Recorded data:
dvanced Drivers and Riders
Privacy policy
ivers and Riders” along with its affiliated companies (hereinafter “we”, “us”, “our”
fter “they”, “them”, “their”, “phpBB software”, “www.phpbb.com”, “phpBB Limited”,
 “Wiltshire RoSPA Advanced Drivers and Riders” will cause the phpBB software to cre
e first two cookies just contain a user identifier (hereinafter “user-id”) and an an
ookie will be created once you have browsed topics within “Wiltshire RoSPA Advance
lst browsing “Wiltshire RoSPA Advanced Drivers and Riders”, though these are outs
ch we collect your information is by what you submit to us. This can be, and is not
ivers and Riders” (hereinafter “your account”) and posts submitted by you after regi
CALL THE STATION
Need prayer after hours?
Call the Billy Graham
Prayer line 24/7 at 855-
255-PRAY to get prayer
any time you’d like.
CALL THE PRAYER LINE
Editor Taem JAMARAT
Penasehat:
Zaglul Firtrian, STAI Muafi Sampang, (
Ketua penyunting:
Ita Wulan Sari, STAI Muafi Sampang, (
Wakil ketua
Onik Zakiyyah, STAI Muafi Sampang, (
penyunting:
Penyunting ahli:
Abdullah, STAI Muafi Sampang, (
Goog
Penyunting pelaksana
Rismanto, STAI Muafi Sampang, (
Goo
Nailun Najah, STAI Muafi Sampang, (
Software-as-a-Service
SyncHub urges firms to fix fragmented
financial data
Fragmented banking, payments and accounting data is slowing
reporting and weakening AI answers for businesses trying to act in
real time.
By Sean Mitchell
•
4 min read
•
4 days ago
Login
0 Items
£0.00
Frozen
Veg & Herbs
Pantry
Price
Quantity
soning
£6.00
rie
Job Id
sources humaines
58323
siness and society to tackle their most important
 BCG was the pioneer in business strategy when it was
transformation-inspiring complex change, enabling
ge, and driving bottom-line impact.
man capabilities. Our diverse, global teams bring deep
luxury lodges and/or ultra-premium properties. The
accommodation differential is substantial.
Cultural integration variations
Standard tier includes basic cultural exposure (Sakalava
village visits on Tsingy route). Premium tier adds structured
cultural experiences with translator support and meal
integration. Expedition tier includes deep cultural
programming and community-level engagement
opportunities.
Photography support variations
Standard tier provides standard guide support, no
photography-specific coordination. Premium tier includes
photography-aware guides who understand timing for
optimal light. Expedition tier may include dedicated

■ REQUIREMENT
Only the lines from the one containing "man capabilities. Our" through the final line above should be duplicated, exactly as they stand.

■ WRITTEN ANSWER
man capabilities. Our diverse, global teams bring deep
luxury lodges and/or ultra-premium properties. The
accommodation differential is substantial.
Cultural integration variations
Standard tier includes basic cultural exposure (Sakalava
village visits on Tsingy route). Premium tier adds structured
cultural experiences with translator support and meal
integration. Expedition tier includes deep cultural
programming and community-level engagement
opportunities.
Photography support variations
Standard tier provides standard guide support, no
photography-specific coordination. Premium tier includes
photography-aware guides who understand timing for
optimal light. Expedition tier may include dedicated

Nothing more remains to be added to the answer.